Sublimely Bad

Terry Castle

  • Secresy; or, The Ruin on the Rock by Eliza Fenwick, edited by Isobel Grundy
    Broadview, 359 pp, £9.99, May 1994, ISBN 1 55111 014 8

How bad are most of the novels produced by English women writers in the decades before Jane Austen? Sad to say, just when one thinks one has read the very worst of them, another comes along to send one’s spirits plummeting further. Eliza Fenwick’s excruciating pseudo-Gothic epistolary novel, Secresy; or, The Ruin of the Rock (1795), is hardly the first ‘lost’ 18th-century woman’s novel to be resurrected over the past decade by feminist literary historians. Other recent finds include Eliza Haywood’s snooze-inducing The British Recluse from 1722 (‘a sad Example of what Miseries may attend a Woman, who has no other Foundation for belief in what her Lover says to her, than the good Opinion her Passion has made her conceive of him’); Sarah Fielding’s deeply unpleasant David Simple (1744), in which characters with names like Spatter, Lady Know-All and Mr Varnish assail the gormless hero until he drops dead of despair; and Sarah Scott’s thoroughly demoralising Millenium Hall (1762), on the supposed consolations of living in a grim all-female community where one does nothing but sew all day and read aloud from Scripture with one’s pious fellow virgins. Whether, given the competition, Secresy is so ‘sublimely bad’ – in Pope’s phrase – to take the crown of ultimate badness, remains to be seen.

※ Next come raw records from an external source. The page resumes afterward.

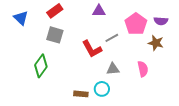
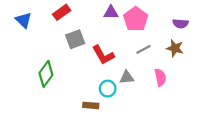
pink pentagon: (136, 24) -> (136, 19), moved
gray square: (55, 35) -> (75, 39), moved, turned -36
gray line: (112, 38) -> (144, 49), moved
cyan circle: (102, 89) -> (108, 89), moved

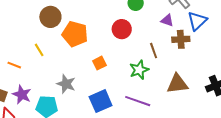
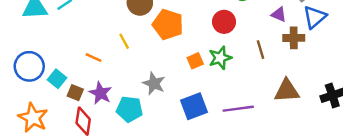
green star: (139, 70) -> (220, 58), moved
purple line: (138, 101) -> (238, 109), turned -30

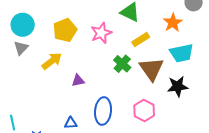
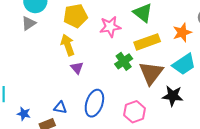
yellow rectangle: (141, 40) -> (147, 42), size x1.4
cyan trapezoid: (182, 53) -> (184, 64), turned -35
yellow arrow: (52, 61) -> (68, 45), moved, turned -85
purple triangle: (78, 80) -> (77, 68), turned 48

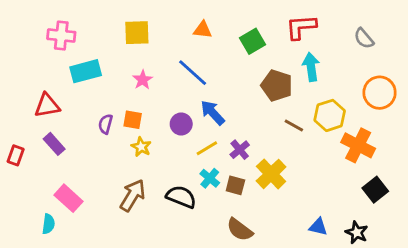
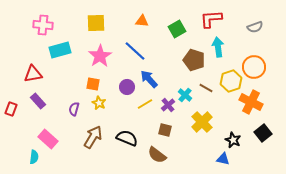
gray semicircle: (364, 38) -> (255, 27), turned -70
pink star: (143, 80) -> (100, 56), size x1.6
orange circle: (380, 93) -> (254, 67), moved
purple semicircle: (106, 124) -> (74, 109), moved
yellow cross: (271, 174) -> (202, 122), moved
cyan cross: (210, 178) -> (185, 95), moved
brown semicircle: (240, 230) -> (157, 155), moved
black star: (357, 232) -> (233, 140), moved

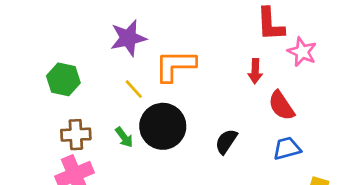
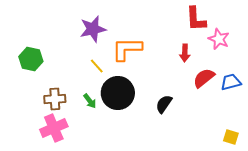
green hexagon: (63, 79) -> (31, 59), moved
red semicircle: (281, 106) -> (204, 78), turned 85
blue trapezoid: (287, 148) -> (231, 82), moved

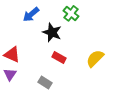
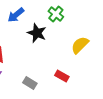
red rectangle: (59, 57) -> (62, 76), moved
yellow semicircle: (95, 58) -> (80, 45), moved

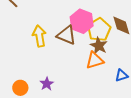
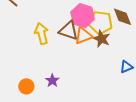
yellow pentagon: (99, 30) -> (101, 23), turned -30
orange triangle: (95, 60) -> (84, 36), moved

Which isn’t to say, paradoxically, that works like Fenwick’s are uninteresting or unimportant or – in a funny way – not worth reading. Badness often has its own somewhat decadent pleasures. For the reader effete enough to venture, the very ineptitude of much BJ (Before Jane) women’s fiction can make for a certain super-civilised enjoyment. In Secresy, for example, connoisseurs of kitsch will undoubtedly take pleasure in the exquisite character of Nina – a Bambi-like ‘little fawn’, who for long stretches of the novel is the orphaned heroine Sibella’s only companion. (Fenwick’s plot is a kind of knock-off of Bernardin de St Pierre’s Paul et Virginie: Sibella Valmont has been kept in semi-feral isolation since childhood by a cruel uncle obsessed with the educational theories of Rousseau; she will fall in love with – and be betrayed by – her uncle’s natural son, the libertine Clement Montgomery.) When the other heroine of the novel, Caroline Ashburn, first comes across Sibella, she is perched like a ‘Wood Nymph’ on a tree stump, with Nina curled in her lap ‘in an attitude of confidence and affection’. Yet the tiny, sure-footed Nina is as helpful as she is devoted. When the plot veers into melodrama – which is almost right away – the plucky little beast carries letters back and forth between characters, shows Sibella where a supposed ‘Hermit of the Rock’ is hiding and alerts her to interlopers and would-be kidnappers by bounding over various rocks and hillocks.

Yet one wants more in the end, perhaps, than silly-pastoral and the fleeting satisfactions of camp. The case for reading Secresy has to be made on more compelling grounds. One might begin by pointing, as Fenwick’s editor Isobel Grundy does (somewhat briefly) in her Introduction, to Secresy’s broader historical significance: what it reveals about the rise of female authorship in 18th-century Britain. Problematic though works like Secresy may seem today, the enfranchisement of women writers was undeniably one of the great cultural achievements of the epoch. Thanks to gains in female literacy and the rapid expansion of the middle-class reading audience, more women than ever before began writing professionally, and by Fenwick’s time (1766-1840) had come – despite the fierce misogynistic resistance sometimes marshalled against them – to dominate in the field of popular fiction.

Over the past twenty years, English and American scholars have documented, often poignantly, this remarkable, unprecedented coming into writing. Many female-authored poems, plays, essays and novels have been restored to view – some for the first time since their original publication – and our general picture of 18th-century English literature has been transformed and enriched. Among cognoscenti, it is now considered intellectually backward, as well as a bit vulgar, to speak only of the period’s male classics. Perhaps most strikingly, the novel – as the form overwhelmingly favoured by female authors – has come increasingly into focus, far more than satire or the Spectator-style essay, as the pre-eminent literary genre of the century.